Tag Archives: Tobacco

Close, but no Cigar

Today I went to the free Cobra Starship concert in honor of my middle school obsession with the band (it was middle school don’t judge!). Aside from it being a terrible concert and a general waste of time (especially considering the rough draft I had yet to write), I found the premise of the concert interesting.

Like most free concerts, this show was funded by an organization backing a cause; namely, it was funded by the organization “the truth” which aims to educate teenagers and college students on the dangers of tobacco usage.

Now this I have no issue with – I would agree that it’s good to inform teens of the negative health effects of tobacco. What I did have an issue with was how they went about this.

If you go to the organization’s website (thetruth.com), you will find that they clearly state multiple times that their goal is not to tell kids not to smoke. They claim they are not against smokers, that they merely want the facts to be clear and on the table.

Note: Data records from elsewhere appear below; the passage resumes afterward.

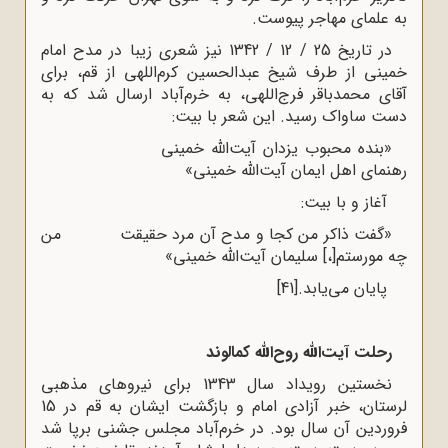
به علمای مهاجر پیوست.
در تاریخ 25 / 12 / 1342 نیز شعری زیبا در مدح امام
خمینی از طرف شیخ عبدالحسین کرم‌اللهى از قم، براى
آقاى محمدباقر فرج‌اللهى، به خرم‌آباد ارسال شد که به
دست ساواک رسید. این شعر با بیت:
«بنده محبوب یزدان آیت‌اللّه‌ خمینى
رهنماى اهل ایمان آیت‌اللّه‌ خمینى»
آغاز و با بیت:
«گفت ذاکر من کجا و مدح آن مرد حقیقت من
چه مورستم[،] سلیمان آیت‌اللّه‌ خمینى»
پایان می‌یابد.
[41]
رحلت آیت‌الله روح‌الله کمالوند
نخستین رویداد سال 1343 برای نیروهای مذهبی
لرستان، خبر آزادی امام و بازگشت ایشان به قم در 15
فروردین آن سال بود. در خرم‌آباد مجلس جشنی برپا شد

However, as the concert progressed, I realized that there was considerably more to it than that. During what I can’t help but assume were purposefully long breaks between acts (I attend a lot of concerts – these breaks were unnecessary), a series of very strange and quite honestly disturbing images played on the big screens on either side of the stage, all of which were aimed in some way at building a very dark and negative view of the tobacco industry.

But I’m not talking the typical “your lungs are filled with tar” images – these were much stranger and more random than that. At one point, there was a frog’s head on human legs bouncing up and down, with a speech bubble above it giving some fact about how ammonia is used to clean toilets and also used in cigarettes. And every piece of information was delivered in an equally random and disturbing manner.

Between facts about tobacco usage, however, were images clearly condemning tobacco usage. The word “SCUM” flashed across the screen over top of a psychedelic background reminiscent of the 60’s or 70’s. Sculls were a ubiquitous component of every scene. And every few minutes a short clip of demented pseudo-humans killing people and stuffing them in body bags would run.

All in all, I found the propaganda more than a little disturbing and, considering their strong assurance that they were not “anti smoking” just “pro facts”, maybe a tad hypocritical…not to mention that I’m sure the members of Cobra Starship all smoke themselves.

I just don’t think that the concert was an effective way to prevent teens from smoking, and I don’t feel dramatically more informed on the issue by any means. It was way too weird and extreme to be effective – I was more concerned with why a demented chicken head had a human body than what that demented chicken head was supposed to be saying.